[Start of section]
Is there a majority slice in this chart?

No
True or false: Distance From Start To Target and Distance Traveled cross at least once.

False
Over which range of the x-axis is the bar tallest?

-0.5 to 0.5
[End of section]
[Start of section]
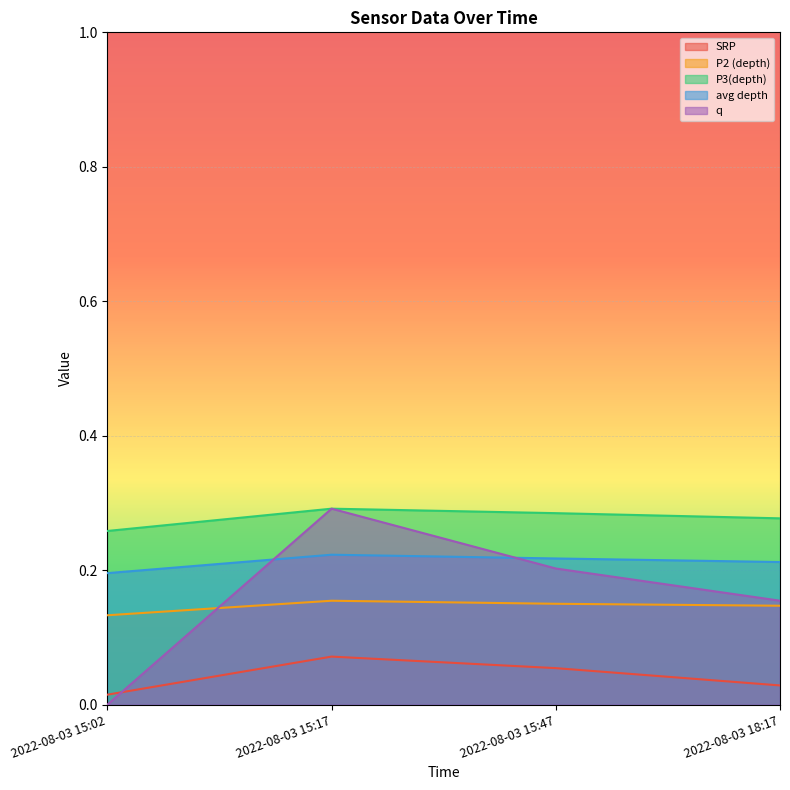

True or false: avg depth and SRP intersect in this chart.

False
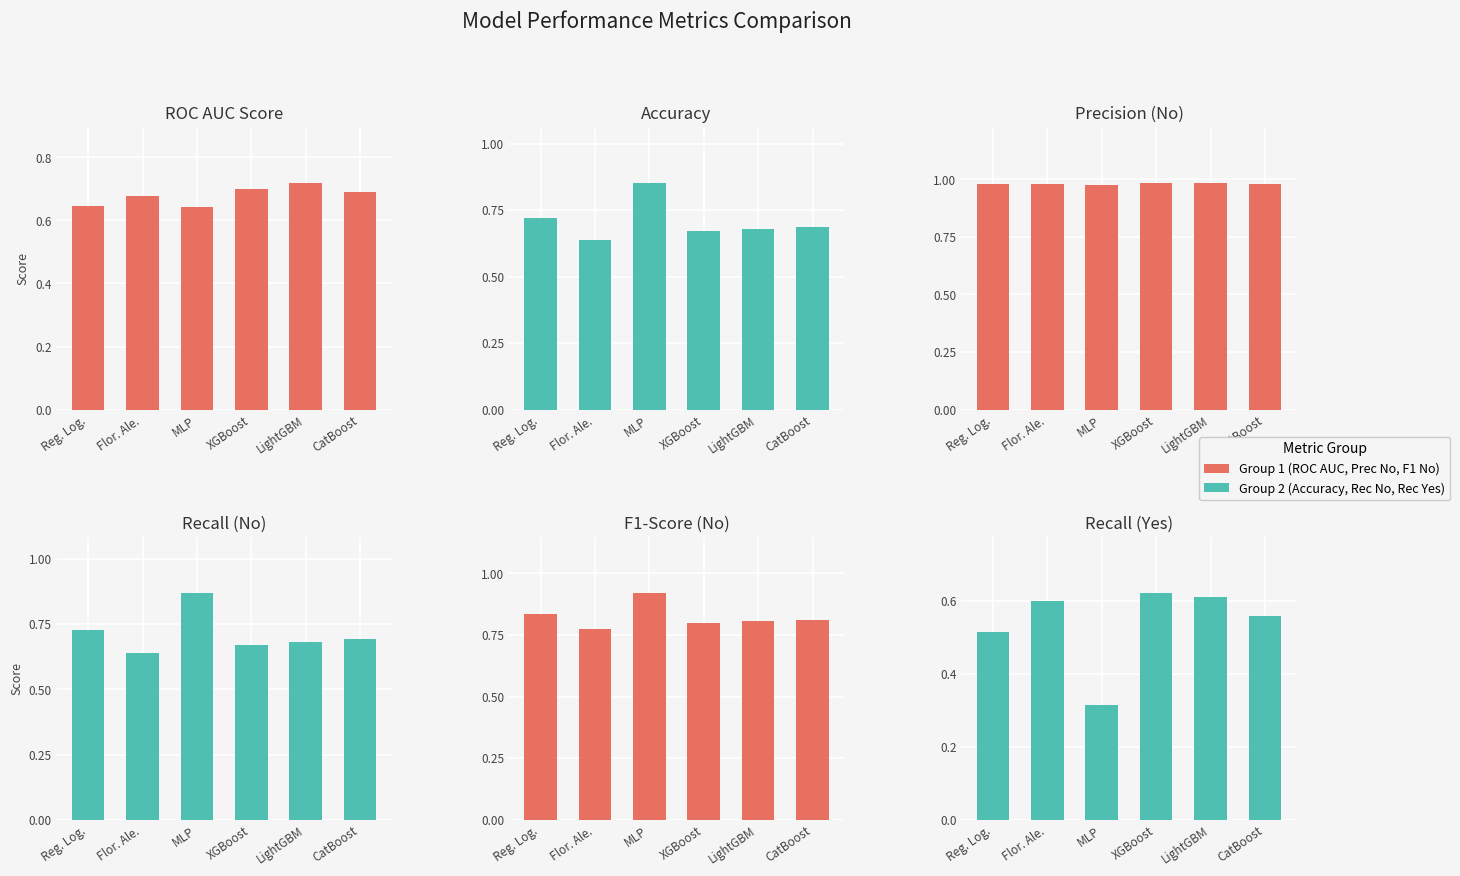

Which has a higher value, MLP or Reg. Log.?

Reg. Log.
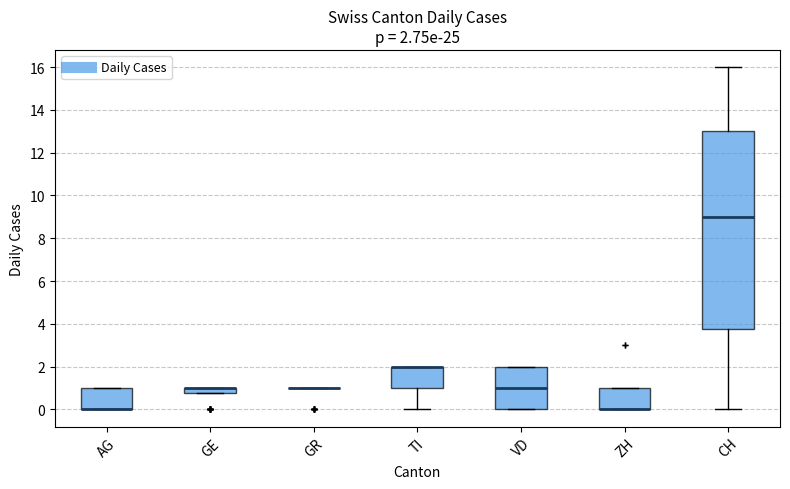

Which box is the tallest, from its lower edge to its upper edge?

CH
[End of section]
[Start of section]
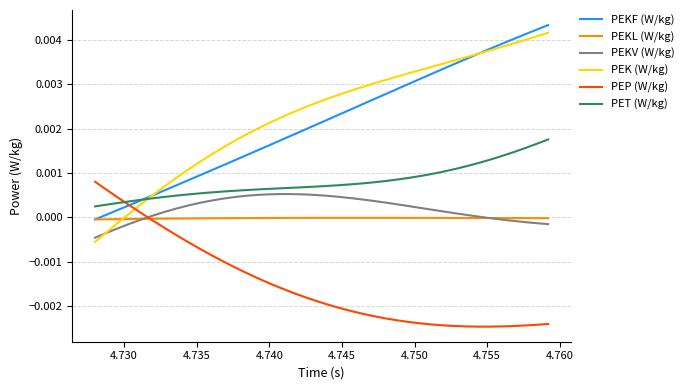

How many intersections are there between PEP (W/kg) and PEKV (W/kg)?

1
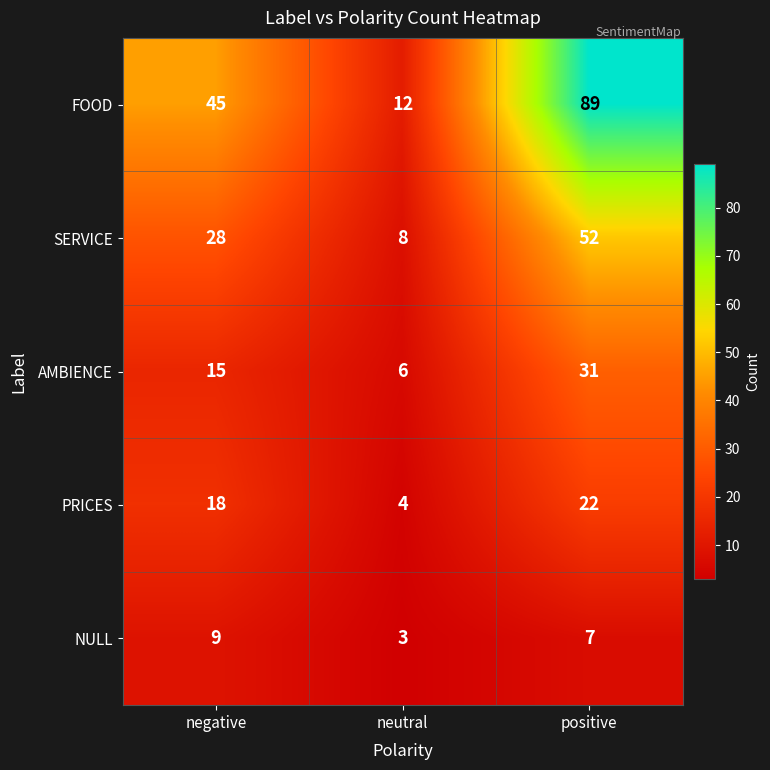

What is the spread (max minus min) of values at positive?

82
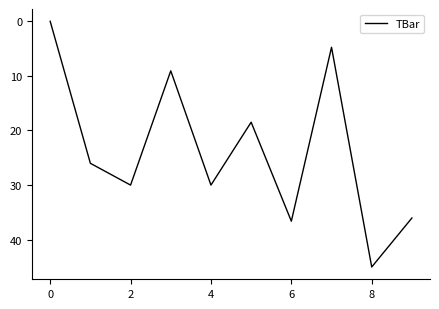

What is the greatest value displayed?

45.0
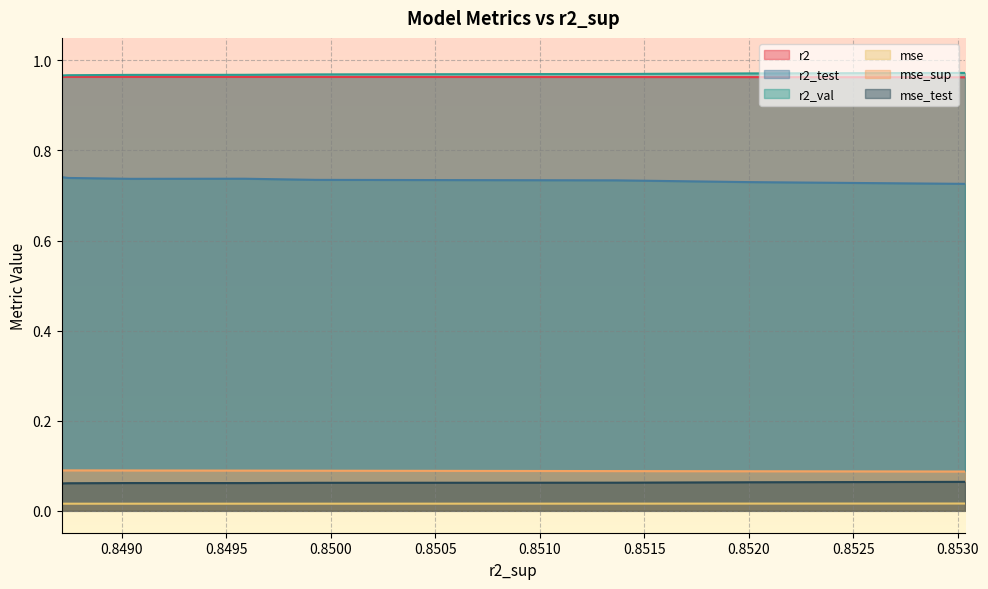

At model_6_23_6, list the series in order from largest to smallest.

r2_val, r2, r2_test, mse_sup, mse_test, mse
[End of section]
### TASK TO COMPLETE
Gather every line of the material above that contains the string "What".

### RESPONSE AREA
What is the spread (max minus min) of values at positive?
What is the greatest value displayed?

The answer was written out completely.